[[ Extract provided open ]]
TRANSITING FROM A RECEIVING TO A GIVING CHURCH. KEYNOTE ADDRESS BY MOST REV. IGNATIUS A. KAIGAMA, ARCHBISHOP OF ABUJA

CATHOLIC LAITY COUNCIL OF NIGERIA (CLCN) NATIONAL CONFERENCE (50TH ANNIVERSARY CELEBRATION), 7TH TO 10TH DECEMBER, 2023, AT THE PUBLIC SERVICE INSTITUTE OF NIGERIA, ABUJA. KEYNOTE ADDRESS BY MOST REV. IGNATIUS A. KAIGAMA, ARCHBISHOP OF ABUJA

INTRODUCTION

It is my singular honour and privilege to welcome you, members of the Catholic Laity Council of Nigeria to the Archdiocese of Abuja, and to wish you very fruitful deliberations. Because of the vibrant lay activities all complementing the ministry of the clergy and religious, in the past 50 years, the Church in Nigeria has made phenomenal progress. Only some decades ago, our missionaries came from abroad. We depended largely on foreign help to foster evangelization. Today is a different story. Look at the vibrant Catholic Women Organization (CWO), the dynamic Catholic Youth Organization (CYO) and the fast-growing Catholic Men Organization (CMO), including the flourishing children ministry, all contributing to the monumental growth and progress of our local church.

TRANSITING FROM A RECEIVING TO A GIVING CHURCH

By God’s grace, our many seminaries are full. Every year bishops must choose very carefully from large numbers of those applying for the priesthood to ensure quality. Our religious men and women are not only working in Nigeria but also in Italy, Germany, USA, Canada, Australia, Austria, etc., where even on the streets one can see our female religious well dressed in their habits. The Missionaries of St. Paul, an initiative of the Catholic Bishops Conference of Nigeria are in so many countries of the world. We have come of age and so we can do a little more to shift from gear one of faith to the second, third and even fourth gear. We are no longer infant Christians. We have grown sufficiently to even be the light of Christ to many others elsewhere experiencing a sharp declining faith practice and where churches are being closed or sold. This is our time to give, and our laity cannot be indifferent or remain mere onlookers. They are called to be involved more deeply and not to leave the church as if it is the property of priests and bishops. It is our Church, your Church. To the glory of God, we had such great names as Mr. Raymond A. Njoku, Prof. Gabriel Ojo, Sir David Dodo, Patrick Dokotri, etc., who laid very solid foundations for the Laity Council in Nigeria, and today, fifty years since its inauguration, we have people like Hon. Sir Henry Yunkwap and his executive piloting the affairs of the National Laity Council in Nigeria with great dexterity. I congratulate you the laity for maintaining a very visible and dynamic presence in the church at outstation, parish, deanery, parish, and national levels in the past 50 years.

VOCATION AND OBLIGATIONS OF THE LAITY:

The Second Vatican Council underscores that the vocation of the laity is not realized by obtaining a share of the vocation of the clergy, but by advancing Christ’s mission in the world. Not by being “Father’s little helper” (or the bishop’s little helper) but by fulfilling their tasks in the temporal order and responding to the call to holiness.
[[ Extract provided closed ]]
[[ Information provided open ]]
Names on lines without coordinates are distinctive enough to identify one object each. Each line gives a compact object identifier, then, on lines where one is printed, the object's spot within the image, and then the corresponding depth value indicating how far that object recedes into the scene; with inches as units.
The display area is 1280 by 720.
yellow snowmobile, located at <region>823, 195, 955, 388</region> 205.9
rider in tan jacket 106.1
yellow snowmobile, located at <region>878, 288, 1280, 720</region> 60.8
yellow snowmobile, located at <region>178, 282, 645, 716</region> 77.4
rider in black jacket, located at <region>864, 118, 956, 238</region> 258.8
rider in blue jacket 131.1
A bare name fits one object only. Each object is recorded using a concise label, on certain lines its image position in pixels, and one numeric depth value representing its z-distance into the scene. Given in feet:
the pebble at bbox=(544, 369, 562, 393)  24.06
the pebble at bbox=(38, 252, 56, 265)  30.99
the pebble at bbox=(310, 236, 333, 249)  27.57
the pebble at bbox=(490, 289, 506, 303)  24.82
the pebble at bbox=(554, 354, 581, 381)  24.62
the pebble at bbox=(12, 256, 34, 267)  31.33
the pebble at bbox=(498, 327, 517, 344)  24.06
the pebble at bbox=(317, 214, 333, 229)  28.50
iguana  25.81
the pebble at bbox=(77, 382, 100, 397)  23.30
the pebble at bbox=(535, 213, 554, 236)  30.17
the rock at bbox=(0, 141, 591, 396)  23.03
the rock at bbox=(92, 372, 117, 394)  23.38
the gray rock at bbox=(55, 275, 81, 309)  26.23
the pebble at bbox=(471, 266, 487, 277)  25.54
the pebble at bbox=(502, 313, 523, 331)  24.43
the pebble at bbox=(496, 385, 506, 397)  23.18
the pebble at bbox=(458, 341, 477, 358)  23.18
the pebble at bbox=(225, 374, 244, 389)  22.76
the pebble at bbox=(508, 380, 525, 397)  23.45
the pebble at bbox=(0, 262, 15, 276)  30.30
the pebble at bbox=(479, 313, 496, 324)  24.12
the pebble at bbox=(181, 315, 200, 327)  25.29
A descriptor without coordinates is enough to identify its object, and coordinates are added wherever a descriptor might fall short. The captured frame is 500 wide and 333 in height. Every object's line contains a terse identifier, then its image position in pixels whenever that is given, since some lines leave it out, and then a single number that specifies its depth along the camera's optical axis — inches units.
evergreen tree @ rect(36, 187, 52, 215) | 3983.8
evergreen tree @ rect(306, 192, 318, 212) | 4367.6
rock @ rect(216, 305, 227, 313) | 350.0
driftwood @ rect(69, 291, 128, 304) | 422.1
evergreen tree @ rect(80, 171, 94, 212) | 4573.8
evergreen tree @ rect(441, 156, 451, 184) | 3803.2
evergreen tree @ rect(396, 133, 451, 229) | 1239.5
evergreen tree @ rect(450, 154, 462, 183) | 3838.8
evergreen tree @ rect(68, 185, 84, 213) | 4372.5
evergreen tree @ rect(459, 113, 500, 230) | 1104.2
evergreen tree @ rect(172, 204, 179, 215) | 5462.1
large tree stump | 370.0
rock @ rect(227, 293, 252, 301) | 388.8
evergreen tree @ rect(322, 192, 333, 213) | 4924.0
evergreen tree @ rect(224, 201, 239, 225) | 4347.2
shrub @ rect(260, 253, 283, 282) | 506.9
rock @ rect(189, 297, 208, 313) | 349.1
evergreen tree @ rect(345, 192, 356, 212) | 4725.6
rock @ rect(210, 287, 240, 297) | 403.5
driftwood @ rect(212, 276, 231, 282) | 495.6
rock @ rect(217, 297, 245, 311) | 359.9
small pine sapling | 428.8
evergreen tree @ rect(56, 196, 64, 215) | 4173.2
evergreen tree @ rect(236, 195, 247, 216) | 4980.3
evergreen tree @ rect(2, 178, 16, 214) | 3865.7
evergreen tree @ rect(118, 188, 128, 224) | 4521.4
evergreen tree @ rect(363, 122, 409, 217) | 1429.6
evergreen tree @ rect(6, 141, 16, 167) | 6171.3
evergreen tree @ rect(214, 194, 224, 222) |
[[ Information provided closed ]]
**What this exercise asks**
**a.** Answer these questions from the keynote address on the Nigerian laity:
(i) On what dates was the conference held?
(ii) Which council does the address say underscores the vocation of the laity?
(iii) Which organization for women does the address call vibrant?
**b.** Transcribe the keynote address on the Nigerian laity word for word, from "It is my singular" up to and including "our local church.".
**c.** Pick up the keynote address on the Nigerian laity after its final sentence and continue writing it.
The material plays no part in what follows.

**Expected outputs**
**a.**
(i) 7th to 10th December, 2023
(ii) The Second Vatican Council
(iii) The Catholic Women Organization (CWO)

**b.**
It is my singular honour and privilege to welcome you, members of the Catholic Laity Council of Nigeria to the Archdiocese of Abuja, and to wish you very fruitful deliberations. Because of the vibrant lay activities all complementing the ministry of the clergy and religious, in the past 50 years, the Church in Nigeria has made phenomenal progress. Only some decades ago, our missionaries came from abroad. We depended largely on foreign help to foster evangelization. Today is a different story. Look at the vibrant Catholic Women Organization (CWO), the dynamic Catholic Youth Organization (CYO) and the fast-growing Catholic Men Organization (CMO), including the flourishing children ministry, all contributing to the monumental growth and progress of our local church.

**c.**
On the obligations and rights of the laity, Can. 225 §1 affirms that, lay persons are designated by God for the apostolate through baptism and confirmation, and possess the right as individuals, or joined in associations, to work so that the divine message of salvation is made known and accepted by all persons everywhere in the world. I remember with respect and appreciation Mr. Lucas Dantau, a lay catechist who taught me the basic things of our Catholic faith and those teachers who combined the teaching of secular subjects with the teaching of religion in their classrooms.

Lay people, according to Lumen Gentium are given the special vocation “to make the Church present and fruitful in those places and circumstances where it is only through them that she can become the salt of the earth.” (#33).

Christifideles Laici, a post synodal apostolic exhortation of 1988 calls attention to the duty of lay Christians to make their daily conduct a shining and convincing testimony to the gospel (CL 34, 51); to be present in areas of education, scientific and technological research, artistic creativity and ordering all these towards God.

THE LAITY AND THE FAMILY AS A DOMESTIC CHURCH

As a laity, your families are where your duty to society begins through the bearing and raising of children. The family is the basic cell of society — if the family fails, so does society. Therefore, we must be primarily concerned for the family and protect it at all costs! This is especially true today, where the militant feminist and LGBT agendas spread ideas that are contrary to the message of the Gospel and what the Church teaches about sexuality, marriage, and the complementary roles of man and woman. You must also raise your children with the proper values and prepare them to enter a confusing and hostile world.

The formation of the laity should be at the top of the to-do list of our Church. The lay faithful need to grow in knowledge of the Catholic faith and the principles of morality. The magisterium has insisted strongly on the necessity for catechesis in all its variety, starting with small children being taught the basics of Catholic prayer and worship from their parents and continuing through primary and tertiary education to deepen and reinforce that initial introduction to Christ and His Church. Every Catholic literate adult should own a bible, a catechism of the Catholic Church, a code of canon law, Vatican II document, a prayer book, etc. If the parents seek sound spiritual formation for themselves and attend well to the spiritual formation of their children, those children will be able by their knowledge, their example and their friendship to evangelize the world around them and contribute in their own families to the growth of the Church.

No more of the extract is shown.